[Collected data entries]
====

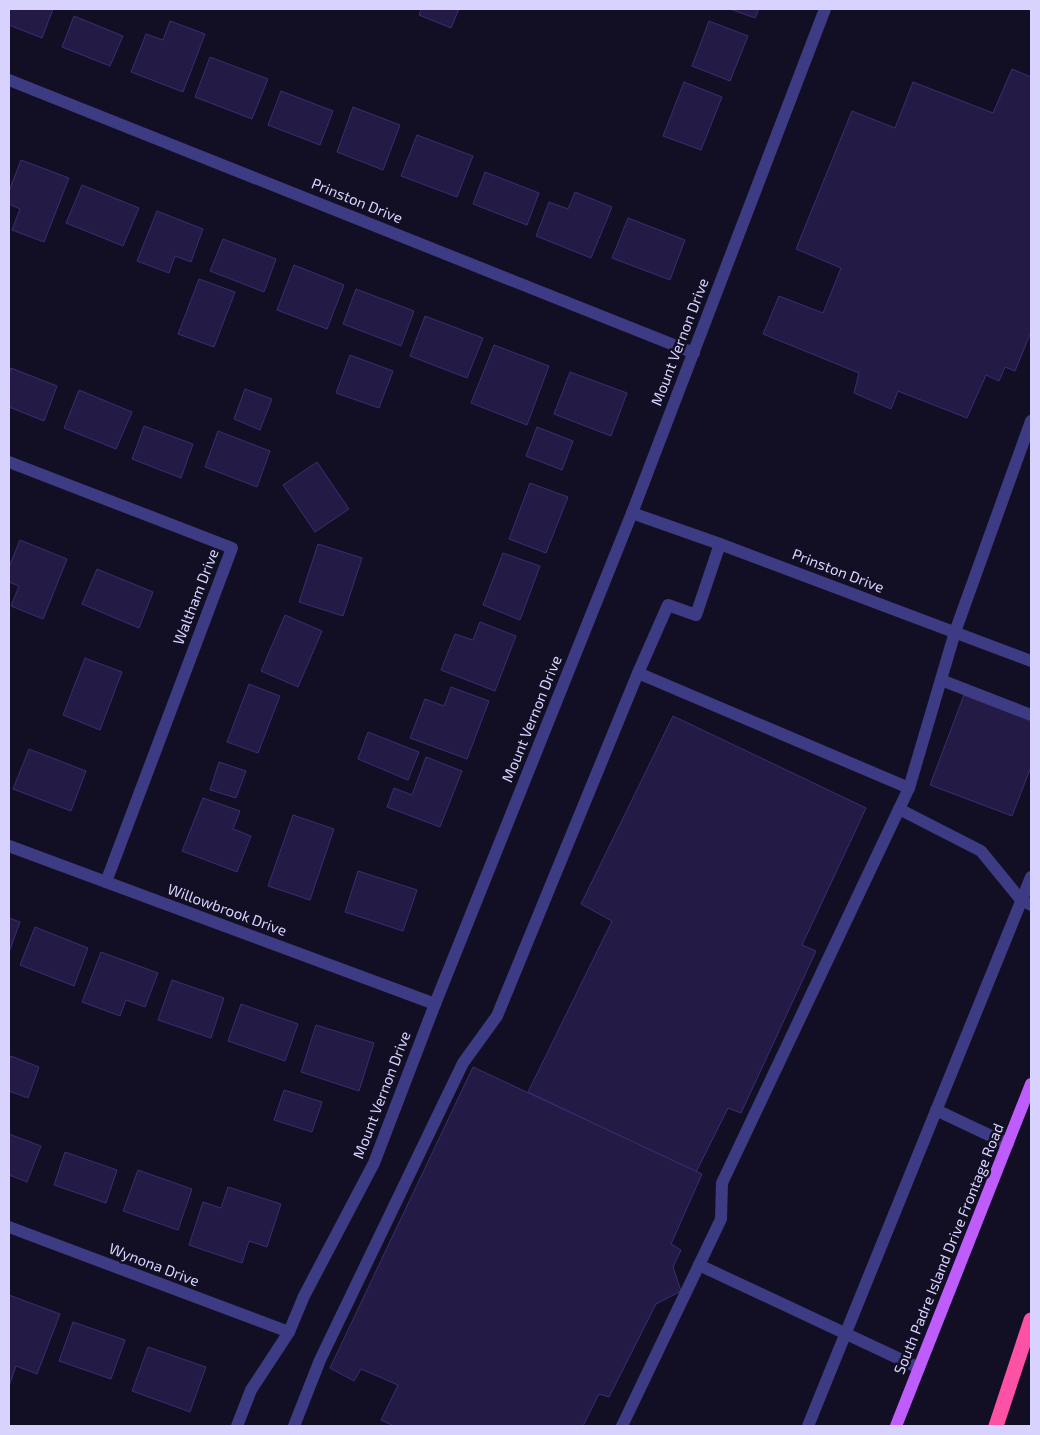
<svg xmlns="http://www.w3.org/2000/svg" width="1040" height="1435" viewBox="0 0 1040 1435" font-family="'Exo 2',sans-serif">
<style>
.building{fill:#231b45;stroke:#3a2e71}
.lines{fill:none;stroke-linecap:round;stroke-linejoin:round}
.minor{stroke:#3c3b83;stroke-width:12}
.major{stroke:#be5cfc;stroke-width:12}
.highway{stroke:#fc51a5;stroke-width:15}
.labels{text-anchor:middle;stroke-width:5;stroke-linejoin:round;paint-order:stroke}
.street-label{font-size:15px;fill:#d8d3fe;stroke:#120f25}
</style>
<rect width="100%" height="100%" fill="#120f25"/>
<g class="building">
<polygon points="9,9 53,9 42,38 9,25"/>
<polygon points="421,9 459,9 451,28 419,15"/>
<polygon points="730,9 759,9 755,18"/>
<polygon points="74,16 123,36 110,66 62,47"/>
<polygon points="170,21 205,34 183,92 131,72 146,34 163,40"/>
<polygon points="709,21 748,36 730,81 692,66"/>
<polygon points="210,57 268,79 252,119 195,97"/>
<polygon points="1012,69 1031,77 1031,332 1015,371 1005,367 999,381 986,375 967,418 898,391 891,409 854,393 859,373 763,334 779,296 823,313 841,268 796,249 852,111 895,128 913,82 993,113"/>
<polygon points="684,82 722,97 701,150 663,136"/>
<polygon points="281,91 333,111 320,145 268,125"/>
<polygon points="353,107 400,125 383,170 337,152"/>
<polygon points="417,135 473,156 457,197 401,176"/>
<polygon points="21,160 69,178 44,242 12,230 20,209 9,204 9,191"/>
<polygon points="485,172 539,193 527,225 473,204"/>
<polygon points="82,185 139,208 123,246 66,223"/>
<polygon points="575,192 612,207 591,258 536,236 549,202 568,209"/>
<polygon points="157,211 203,229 191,262 175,256 169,273 137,261"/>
<polygon points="628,218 685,240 670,280 612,258"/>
<polygon points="223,239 276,259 264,292 210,271"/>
<polygon points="294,265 344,285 327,329 277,310"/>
<polygon points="199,279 235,292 214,347 178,334"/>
<polygon points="356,289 414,311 401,346 343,324"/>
<polygon points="425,316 483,338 467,378 410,356"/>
<polygon points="494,345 549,366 527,425 471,403"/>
<polygon points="350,355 393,371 379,408 336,393"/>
<polygon points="11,368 57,386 44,421 9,407 9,375"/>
<polygon points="570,372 627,393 611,436 554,414"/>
<polygon points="245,389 272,399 260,430 234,419"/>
<polygon points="79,390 132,412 116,449 64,428"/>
<polygon points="144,426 193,444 181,478 132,459"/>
<polygon points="537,427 573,441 562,470 526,456"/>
<polygon points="218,431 270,451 257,487 205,467"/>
<polygon points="317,462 349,509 315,532 283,485"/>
<polygon points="530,483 568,497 546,553 509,539"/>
<polygon points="20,540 67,559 43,619 11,606 19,586 9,582 9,567"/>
<polygon points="318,544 362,558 343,616 299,602"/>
<polygon points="503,553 540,566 520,620 483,605"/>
<polygon points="97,569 153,592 139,628 82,604"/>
<polygon points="285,615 322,631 298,687 261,671"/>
<polygon points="480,622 516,636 495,691 441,670 455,634 473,640"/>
<polygon points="85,658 122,672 100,730 63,715"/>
<polygon points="249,684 280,696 258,753 227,742"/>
<polygon points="451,687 489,701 467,759 410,738 425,699 444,706"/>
<polygon points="964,695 1031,720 1031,767 1012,816 930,785"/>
<polygon points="673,716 866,808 802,945 816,951 741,1113 728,1108 696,1172 528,1092 612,921 581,904"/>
<polygon points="368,732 419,752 408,780 358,759"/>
<polygon points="29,749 86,771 71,811 13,789"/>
<polygon points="426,757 462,771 440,827 387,807 394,788 412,795"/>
<polygon points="219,762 246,771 236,798 210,790"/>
<polygon points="203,798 240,811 233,829 251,836 237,872 182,851"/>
<polygon points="293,815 334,829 310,900 268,886"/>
<polygon points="358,871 417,890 403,931 345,912"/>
<polygon points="9,918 20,922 9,952"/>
<polygon points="35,927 88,948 74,986 20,965"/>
<polygon points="101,952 158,973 145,1007 126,1000 120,1016 82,1002"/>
<polygon points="172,980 224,998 211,1038 158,1020"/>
<polygon points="241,1004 298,1024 285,1061 228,1041"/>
<polygon points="316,1025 374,1043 359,1091 301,1072"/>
<polygon points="11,1056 39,1067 28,1098 9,1091 9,1062"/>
<polygon points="473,1067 702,1174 671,1244 681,1250 673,1267 681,1291 656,1304 609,1397 599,1394 583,1426 394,1426 381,1420 398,1385 361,1369 354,1381 330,1368"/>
<polygon points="284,1090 322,1102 312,1132 274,1120"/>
<polygon points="9,1134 41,1146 27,1182 9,1175"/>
<polygon points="65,1152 117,1170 106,1203 54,1185"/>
<polygon points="138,1170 192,1189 178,1230 123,1211"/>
<polygon points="228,1187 281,1204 267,1247 249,1241 242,1263 189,1245 203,1202 221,1208"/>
<polygon points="9,1295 60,1314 37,1374 16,1366 9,1386"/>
<polygon points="73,1322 125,1340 111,1379 59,1361"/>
<polygon points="148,1347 206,1367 190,1412 132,1391"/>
</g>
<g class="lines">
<g class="minor">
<polyline points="9,80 694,353"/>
<polyline points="9,462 232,548 106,882"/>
<polyline points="632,513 720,544 1031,661"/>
<polyline points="720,544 696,615 668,605 638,673 909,788"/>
<polyline points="941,680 1031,715"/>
<polyline points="899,809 981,851 1021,900 1031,905"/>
<polyline points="9,846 435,1004"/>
<polyline points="936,1110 1008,1144"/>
<polyline points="9,1227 289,1332"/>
<polyline points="699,1265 919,1368"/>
<polyline points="237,1426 251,1390 289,1332 304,1296 374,1163 435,1004 632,513 825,9"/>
<polyline points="294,1426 320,1360 463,1063 497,1016 638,673"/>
<polyline points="622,1426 721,1219 722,1183 909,788 955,632 1031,421"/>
<polyline points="808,1426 1031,877"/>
</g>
<polyline class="major" points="896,1426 1031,1084"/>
<polyline class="highway" points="996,1426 1031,1320"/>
</g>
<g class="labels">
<g class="street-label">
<text transform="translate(357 201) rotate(22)" y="5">Prinston Drive</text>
<text transform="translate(680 342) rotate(-69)" y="5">Mount Vernon Drive</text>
<text transform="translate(838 571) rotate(21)" y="5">Prinston Drive</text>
<text transform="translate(196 597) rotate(-69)" y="5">Waltham Drive</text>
<text transform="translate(532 719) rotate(-68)" y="5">Mount Vernon Drive</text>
<text transform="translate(227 910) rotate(20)" y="5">Willowbrook Drive</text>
<text transform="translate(382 1095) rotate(-69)" y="5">Mount Vernon Drive</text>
<text transform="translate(949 1249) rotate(-68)" y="5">South Padre Island Drive Frontage Road</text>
<text transform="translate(154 1265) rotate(21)" y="5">Wynona Drive</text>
</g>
</g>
<rect width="1040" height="1435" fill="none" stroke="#d8d3fe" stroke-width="20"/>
</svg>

====

[Required action] Whenever images occur above, omit them and retype each line exactly as it stands.

[Response to this exercise]
<svg xmlns="http://www.w3.org/2000/svg" width="1040" height="1435" viewBox="0 0 1040 1435" font-family="'Exo 2',sans-serif">
<style>
.building{fill:#231b45;stroke:#3a2e71}
.lines{fill:none;stroke-linecap:round;stroke-linejoin:round}
.minor{stroke:#3c3b83;stroke-width:12}
.major{stroke:#be5cfc;stroke-width:12}
.highway{stroke:#fc51a5;stroke-width:15}
.labels{text-anchor:middle;stroke-width:5;stroke-linejoin:round;paint-order:stroke}
.street-label{font-size:15px;fill:#d8d3fe;stroke:#120f25}
</style>
<rect width="100%" height="100%" fill="#120f25"/>
<g class="building">
<polygon points="9,9 53,9 42,38 9,25"/>
<polygon points="421,9 459,9 451,28 419,15"/>
<polygon points="730,9 759,9 755,18"/>
<polygon points="74,16 123,36 110,66 62,47"/>
<polygon points="170,21 205,34 183,92 131,72 146,34 163,40"/>
<polygon points="709,21 748,36 730,81 692,66"/>
<polygon points="210,57 268,79 252,119 195,97"/>
<polygon points="1012,69 1031,77 1031,332 1015,371 1005,367 999,381 986,375 967,418 898,391 891,409 854,393 859,373 763,334 779,296 823,313 841,268 796,249 852,111 895,128 913,82 993,113"/>
<polygon points="684,82 722,97 701,150 663,136"/>
<polygon points="281,91 333,111 320,145 268,125"/>
<polygon points="353,107 400,125 383,170 337,152"/>
<polygon points="417,135 473,156 457,197 401,176"/>
<polygon points="21,160 69,178 44,242 12,230 20,209 9,204 9,191"/>
<polygon points="485,172 539,193 527,225 473,204"/>
<polygon points="82,185 139,208 123,246 66,223"/>
<polygon points="575,192 612,207 591,258 536,236 549,202 568,209"/>
<polygon points="157,211 203,229 191,262 175,256 169,273 137,261"/>
<polygon points="628,218 685,240 670,280 612,258"/>
<polygon points="223,239 276,259 264,292 210,271"/>
<polygon points="294,265 344,285 327,329 277,310"/>
<polygon points="199,279 235,292 214,347 178,334"/>
<polygon points="356,289 414,311 401,346 343,324"/>
<polygon points="425,316 483,338 467,378 410,356"/>
<polygon points="494,345 549,366 527,425 471,403"/>
<polygon points="350,355 393,371 379,408 336,393"/>
<polygon points="11,368 57,386 44,421 9,407 9,375"/>
<polygon points="570,372 627,393 611,436 554,414"/>
<polygon points="245,389 272,399 260,430 234,419"/>
<polygon points="79,390 132,412 116,449 64,428"/>
<polygon points="144,426 193,444 181,478 132,459"/>
<polygon points="537,427 573,441 562,470 526,456"/>
<polygon points="218,431 270,451 257,487 205,467"/>
<polygon points="317,462 349,509 315,532 283,485"/>
<polygon points="530,483 568,497 546,553 509,539"/>
<polygon points="20,540 67,559 43,619 11,606 19,586 9,582 9,567"/>
<polygon points="318,544 362,558 343,616 299,602"/>
<polygon points="503,553 540,566 520,620 483,605"/>
<polygon points="97,569 153,592 139,628 82,604"/>
<polygon points="285,615 322,631 298,687 261,671"/>
<polygon points="480,622 516,636 495,691 441,670 455,634 473,640"/>
<polygon points="85,658 122,672 100,730 63,715"/>
<polygon points="249,684 280,696 258,753 227,742"/>
<polygon points="451,687 489,701 467,759 410,738 425,699 444,706"/>
<polygon points="964,695 1031,720 1031,767 1012,816 930,785"/>
<polygon points="673,716 866,808 802,945 816,951 741,1113 728,1108 696,1172 528,1092 612,921 581,904"/>
<polygon points="368,732 419,752 408,780 358,759"/>
<polygon points="29,749 86,771 71,811 13,789"/>
<polygon points="426,757 462,771 440,827 387,807 394,788 412,795"/>
<polygon points="219,762 246,771 236,798 210,790"/>
<polygon points="203,798 240,811 233,829 251,836 237,872 182,851"/>
<polygon points="293,815 334,829 310,900 268,886"/>
<polygon points="358,871 417,890 403,931 345,912"/>
<polygon points="9,918 20,922 9,952"/>
<polygon points="35,927 88,948 74,986 20,965"/>
<polygon points="101,952 158,973 145,1007 126,1000 120,1016 82,1002"/>
<polygon points="172,980 224,998 211,1038 158,1020"/>
<polygon points="241,1004 298,1024 285,1061 228,1041"/>
<polygon points="316,1025 374,1043 359,1091 301,1072"/>
<polygon points="11,1056 39,1067 28,1098 9,1091 9,1062"/>
<polygon points="473,1067 702,1174 671,1244 681,1250 673,1267 681,1291 656,1304 609,1397 599,1394 583,1426 394,1426 381,1420 398,1385 361,1369 354,1381 330,1368"/>
<polygon points="284,1090 322,1102 312,1132 274,1120"/>
<polygon points="9,1134 41,1146 27,1182 9,1175"/>
<polygon points="65,1152 117,1170 106,1203 54,1185"/>
<polygon points="138,1170 192,1189 178,1230 123,1211"/>
<polygon points="228,1187 281,1204 267,1247 249,1241 242,1263 189,1245 203,1202 221,1208"/>
<polygon points="9,1295 60,1314 37,1374 16,1366 9,1386"/>
<polygon points="73,1322 125,1340 111,1379 59,1361"/>
<polygon points="148,1347 206,1367 190,1412 132,1391"/>
</g>
<g class="lines">
<g class="minor">
<polyline points="9,80 694,353"/>
<polyline points="9,462 232,548 106,882"/>
<polyline points="632,513 720,544 1031,661"/>
<polyline points="720,544 696,615 668,605 638,673 909,788"/>
<polyline points="941,680 1031,715"/>
<polyline points="899,809 981,851 1021,900 1031,905"/>
<polyline points="9,846 435,1004"/>
<polyline points="936,1110 1008,1144"/>
<polyline points="9,1227 289,1332"/>
<polyline points="699,1265 919,1368"/>
<polyline points="237,1426 251,1390 289,1332 304,1296 374,1163 435,1004 632,513 825,9"/>
<polyline points="294,1426 320,1360 463,1063 497,1016 638,673"/>
<polyline points="622,1426 721,1219 722,1183 909,788 955,632 1031,421"/>
<polyline points="808,1426 1031,877"/>
</g>
<polyline class="major" points="896,1426 1031,1084"/>
<polyline class="highway" points="996,1426 1031,1320"/>
</g>
<g class="labels">
<g class="street-label">
<text transform="translate(357 201) rotate(22)" y="5">Prinston Drive</text>
<text transform="translate(680 342) rotate(-69)" y="5">Mount Vernon Drive</text>
<text transform="translate(838 571) rotate(21)" y="5">Prinston Drive</text>
<text transform="translate(196 597) rotate(-69)" y="5">Waltham Drive</text>
<text transform="translate(532 719) rotate(-68)" y="5">Mount Vernon Drive</text>
<text transform="translate(227 910) rotate(20)" y="5">Willowbrook Drive</text>
<text transform="translate(382 1095) rotate(-69)" y="5">Mount Vernon Drive</text>
<text transform="translate(949 1249) rotate(-68)" y="5">South Padre Island Drive Frontage Road</text>
<text transform="translate(154 1265) rotate(21)" y="5">Wynona Drive</text>
</g>
</g>
<rect width="1040" height="1435" fill="none" stroke="#d8d3fe" stroke-width="20"/>
</svg>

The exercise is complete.